- [What is asked] Render every line of the listing below as a numbered list, leaving out any blank lines.
**** Rows ****
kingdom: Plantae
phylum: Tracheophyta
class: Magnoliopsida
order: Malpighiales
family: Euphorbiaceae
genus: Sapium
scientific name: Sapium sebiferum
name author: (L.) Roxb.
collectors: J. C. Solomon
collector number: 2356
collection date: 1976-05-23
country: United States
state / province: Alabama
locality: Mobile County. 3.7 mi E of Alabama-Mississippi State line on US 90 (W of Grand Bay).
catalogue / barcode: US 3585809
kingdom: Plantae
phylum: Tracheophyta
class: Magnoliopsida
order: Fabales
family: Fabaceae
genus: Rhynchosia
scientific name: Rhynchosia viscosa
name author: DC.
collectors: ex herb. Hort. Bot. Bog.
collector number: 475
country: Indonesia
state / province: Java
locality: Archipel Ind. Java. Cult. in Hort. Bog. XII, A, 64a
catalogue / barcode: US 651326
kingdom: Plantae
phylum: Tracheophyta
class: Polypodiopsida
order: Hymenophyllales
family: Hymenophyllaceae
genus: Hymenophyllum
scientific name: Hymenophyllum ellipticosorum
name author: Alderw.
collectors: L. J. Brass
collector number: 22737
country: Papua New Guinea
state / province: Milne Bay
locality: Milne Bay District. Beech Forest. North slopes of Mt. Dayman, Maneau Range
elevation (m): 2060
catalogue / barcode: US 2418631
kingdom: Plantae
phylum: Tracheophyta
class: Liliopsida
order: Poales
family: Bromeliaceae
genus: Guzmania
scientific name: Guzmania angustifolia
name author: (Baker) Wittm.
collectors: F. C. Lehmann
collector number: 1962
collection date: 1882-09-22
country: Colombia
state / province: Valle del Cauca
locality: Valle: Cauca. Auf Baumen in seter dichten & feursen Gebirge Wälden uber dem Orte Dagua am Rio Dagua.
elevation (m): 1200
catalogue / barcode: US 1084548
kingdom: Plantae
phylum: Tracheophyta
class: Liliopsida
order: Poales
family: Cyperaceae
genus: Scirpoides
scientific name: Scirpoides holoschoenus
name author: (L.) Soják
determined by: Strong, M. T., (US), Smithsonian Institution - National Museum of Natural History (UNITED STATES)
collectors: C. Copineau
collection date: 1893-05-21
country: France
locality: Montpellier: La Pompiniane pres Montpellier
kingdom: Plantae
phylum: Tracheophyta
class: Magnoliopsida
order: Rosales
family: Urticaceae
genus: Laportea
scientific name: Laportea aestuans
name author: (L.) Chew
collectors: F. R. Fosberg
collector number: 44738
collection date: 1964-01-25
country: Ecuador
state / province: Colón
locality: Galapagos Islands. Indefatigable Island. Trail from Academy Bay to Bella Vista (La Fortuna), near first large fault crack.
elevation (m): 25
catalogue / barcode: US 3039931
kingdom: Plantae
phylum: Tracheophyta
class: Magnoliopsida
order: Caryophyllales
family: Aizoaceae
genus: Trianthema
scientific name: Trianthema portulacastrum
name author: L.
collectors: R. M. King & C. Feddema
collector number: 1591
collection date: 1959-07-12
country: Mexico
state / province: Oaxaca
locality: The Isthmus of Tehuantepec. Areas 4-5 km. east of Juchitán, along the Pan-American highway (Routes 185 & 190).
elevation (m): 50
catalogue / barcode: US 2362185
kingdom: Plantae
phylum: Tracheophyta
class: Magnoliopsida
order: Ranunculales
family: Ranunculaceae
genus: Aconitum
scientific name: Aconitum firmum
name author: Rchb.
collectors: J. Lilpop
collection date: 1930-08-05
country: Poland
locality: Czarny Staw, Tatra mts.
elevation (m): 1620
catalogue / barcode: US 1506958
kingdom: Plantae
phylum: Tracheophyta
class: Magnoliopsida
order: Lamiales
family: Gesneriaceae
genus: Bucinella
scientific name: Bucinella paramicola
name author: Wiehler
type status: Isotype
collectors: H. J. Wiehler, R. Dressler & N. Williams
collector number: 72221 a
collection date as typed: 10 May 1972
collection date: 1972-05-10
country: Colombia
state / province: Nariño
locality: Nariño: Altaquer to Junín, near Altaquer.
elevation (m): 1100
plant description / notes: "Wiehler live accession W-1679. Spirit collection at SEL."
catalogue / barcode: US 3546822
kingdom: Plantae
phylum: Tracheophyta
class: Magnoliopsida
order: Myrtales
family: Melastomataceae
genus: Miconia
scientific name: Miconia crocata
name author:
****
- [Output]
1. kingdom: Plantae
2. phylum: Tracheophyta
3. class: Magnoliopsida
4. order: Malpighiales
5. family: Euphorbiaceae
6. genus: Sapium
7. scientific name: Sapium sebiferum
8. name author: (L.) Roxb.
9. collectors: J. C. Solomon
10. collector number: 2356
11. collection date: 1976-05-23
12. country: United States
13. state / province: Alabama
14. locality: Mobile County. 3.7 mi E of Alabama-Mississippi State line on US 90 (W of Grand Bay).
15. catalogue / barcode: US 3585809
16. kingdom: Plantae
17. phylum: Tracheophyta
18. class: Magnoliopsida
19. order: Fabales
20. family: Fabaceae
21. genus: Rhynchosia
22. scientific name: Rhynchosia viscosa
23. name author: DC.
24. collectors: ex herb. Hort. Bot. Bog.
25. collector number: 475
26. country: Indonesia
27. state / province: Java
28. locality: Archipel Ind. Java. Cult. in Hort. Bog. XII, A, 64a
29. catalogue / barcode: US 651326
30. kingdom: Plantae
31. phylum: Tracheophyta
32. class: Polypodiopsida
33. order: Hymenophyllales
34. family: Hymenophyllaceae
35. genus: Hymenophyllum
36. scientific name: Hymenophyllum ellipticosorum
37. name author: Alderw.
38. collectors: L. J. Brass
39. collector number: 22737
40. country: Papua New Guinea
41. state / province: Milne Bay
42. locality: Milne Bay District. Beech Forest. North slopes of Mt. Dayman, Maneau Range
43. elevation (m): 2060
44. catalogue / barcode: US 2418631
45. kingdom: Plantae
46. phylum: Tracheophyta
47. class: Liliopsida
48. order: Poales
49. family: Bromeliaceae
50. genus: Guzmania
51. scientific name: Guzmania angustifolia
52. name author: (Baker) Wittm.
53. collectors: F. C. Lehmann
54. collector number: 1962
55. collection date: 1882-09-22
56. country: Colombia
57. state / province: Valle del Cauca
58. locality: Valle: Cauca. Auf Baumen in seter dichten & feursen Gebirge Wälden uber dem Orte Dagua am Rio Dagua.
59. elevation (m): 1200
60. catalogue / barcode: US 1084548
61. kingdom: Plantae
62. phylum: Tracheophyta
63. class: Liliopsida
64. order: Poales
65. family: Cyperaceae
66. genus: Scirpoides
67. scientific name: Scirpoides holoschoenus
68. name author: (L.) Soják
69. determined by: Strong, M. T., (US), Smithsonian Institution - National Museum of Natural History (UNITED STATES)
70. collectors: C. Copineau
71. collection date: 1893-05-21
72. country: France
73. locality: Montpellier: La Pompiniane pres Montpellier
74. kingdom: Plantae
75. phylum: Tracheophyta
76. class: Magnoliopsida
77. order: Rosales
78. family: Urticaceae
79. genus: Laportea
80. scientific name: Laportea aestuans
81. name author: (L.) Chew
82. collectors: F. R. Fosberg
83. collector number: 44738
84. collection date: 1964-01-25
85. country: Ecuador
86. state / province: Colón
87. locality: Galapagos Islands. Indefatigable Island. Trail from Academy Bay to Bella Vista (La Fortuna), near first large fault crack.
88. elevation (m): 25
89. catalogue / barcode: US 3039931
90. kingdom: Plantae
91. phylum: Tracheophyta
92. class: Magnoliopsida
93. order: Caryophyllales
94. family: Aizoaceae
95. genus: Trianthema
96. scientific name: Trianthema portulacastrum
97. name author: L.
98. collectors: R. M. King & C. Feddema
99. collector number: 1591
100. collection date: 1959-07-12
101. country: Mexico
102. state / province: Oaxaca
103. locality: The Isthmus of Tehuantepec. Areas 4-5 km. east of Juchitán, along the Pan-American highway (Routes 185 & 190).
104. elevation (m): 50
105. catalogue / barcode: US 2362185
106. kingdom: Plantae
107. phylum: Tracheophyta
108. class: Magnoliopsida
109. order: Ranunculales
110. family: Ranunculaceae
111. genus: Aconitum
112. scientific name: Aconitum firmum
113. name author: Rchb.
114. collectors: J. Lilpop
115. collection date: 1930-08-05
116. country: Poland
117. locality: Czarny Staw, Tatra mts.
118. elevation (m): 1620
119. catalogue / barcode: US 1506958
120. kingdom: Plantae
121. phylum: Tracheophyta
122. class: Magnoliopsida
123. order: Lamiales
124. family: Gesneriaceae
125. genus: Bucinella
126. scientific name: Bucinella paramicola
127. name author: Wiehler
128. type status: Isotype
129. collectors: H. J. Wiehler, R. Dressler & N. Williams
130. collector number: 72221 a
131. collection date as typed: 10 May 1972
132. collection date: 1972-05-10
133. country: Colombia
134. state / province: Nariño
135. locality: Nariño: Altaquer to Junín, near Altaquer.
136. elevation (m): 1100
137. plant description / notes: "Wiehler live accession W-1679. Spirit collection at SEL."
138. catalogue / barcode: US 3546822
139. kingdom: Plantae
140. phylum: Tracheophyta
141. class: Magnoliopsida
142. order: Myrtales
143. family: Melastomataceae
144. genus: Miconia
145. scientific name: Miconia crocata
146. name author:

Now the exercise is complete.